Tu plonges ton regard dans le mien, comme si tu étais à la recherche de quelque chose, des émotions de ce jour-là. Je ne parviens pas à distinguer le vert de tes yeux. Et soudain j'ai peur. J'ai peur de ne plus jamais le voir : de nouveau, j'ai peur que tu ne meures.
Tu détournes les yeux et vas t'asseoir sur le tronc d'arbre qui borde le chemin.
- Je suis désolé de t'avoir entraîné dans tout ça Mikasa, dans cet univers que tu ne voulais pas.
Je ne dis rien et m'assoies à côté de toi.
- Je sais que tu as toujours rêvé d'une vie paisible. Dans une maison isolée, quelque part loin de tout ça.
Je tourne la tête pour éviter ton regard qui me met mal à l'aise. Je ne veux pas d'un monde sans toi, d'un monde où tu n'es pas avec moi.
- Je ne... Si je ne t'avais pas suivi, tu n'aurais pas survécu.
C'est tout ce que j'arrive à dire. C'est dur d'être sincère, et je m'en veux un peu de te dire ça, d'être aussi froide. Mais j'ai peur de tout gâcher. C'est si rare que tu t'ouvres à moi, que tu me dises sincèrement ce que tu ressens. Je ne veux pas t'effrayer, je ne veux pas mettre encore plus de distance entre nous.
Un sourire moqueur se dessine sur tes lèvres. Je réalise que cela fait des mois que je ne t'ai pas vu avec un air amusé. Notre époque me manque. Les jours que nous passions à rire et à nous promener me manquent.
- Tu ne changeras jamais hein ?
Je relève la tête vers toi. J'ai l'impression qu'il n'y a pas que ton rire qui me manque : quand avons-nous discuté comme cela, juste tous les deux, pour la dernière fois ?
- Je te l'ai déjà dit, je ne suis ni ton fils ni ton frère.

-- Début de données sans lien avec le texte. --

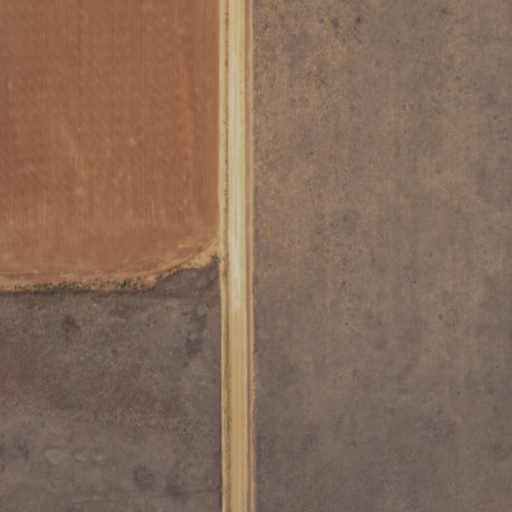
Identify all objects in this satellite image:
road: (214, 256)
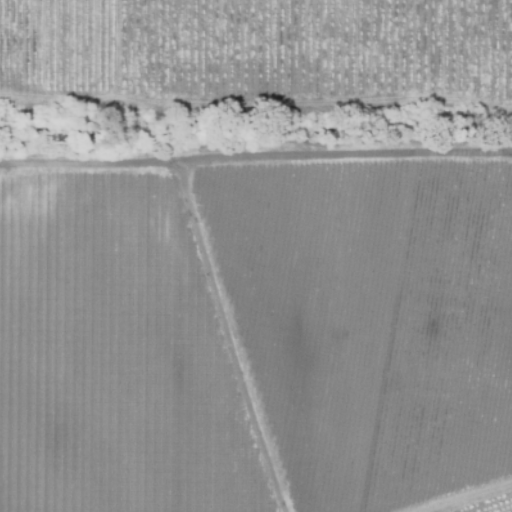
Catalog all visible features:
road: (256, 160)
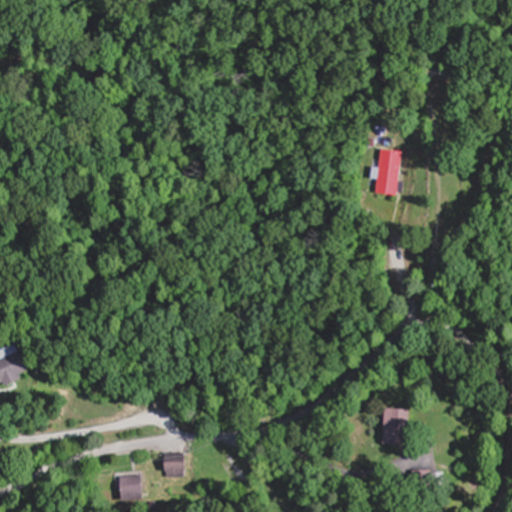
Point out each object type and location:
building: (391, 172)
building: (17, 369)
road: (279, 426)
building: (402, 426)
road: (318, 454)
building: (183, 465)
building: (137, 489)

Alors que suis-je pour toi, Eren ? Cette question me brûle les lèvres, depuis une éternité. Mais je me contente d'hocher les épaules bêtement.

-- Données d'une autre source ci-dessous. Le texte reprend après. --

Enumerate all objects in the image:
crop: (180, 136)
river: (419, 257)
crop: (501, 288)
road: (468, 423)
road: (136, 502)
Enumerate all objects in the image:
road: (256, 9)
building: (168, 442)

Tu as l'air si mâture ce soir. Je me sens bien. Peut être est-ce parce qu'il n'y a personne d'autre, parce que nous ne sommes que tous les deux, mais j'ai l'impression de retrouver le Eren d'avant, celui qui vivait pour lui et non pour l'humanité. Le silence s'est installé, il fait nuit noire, un nuage couvre la lune de son voile opaque. Tu sembles apaisé, si loin de notre angoisse quotidienne.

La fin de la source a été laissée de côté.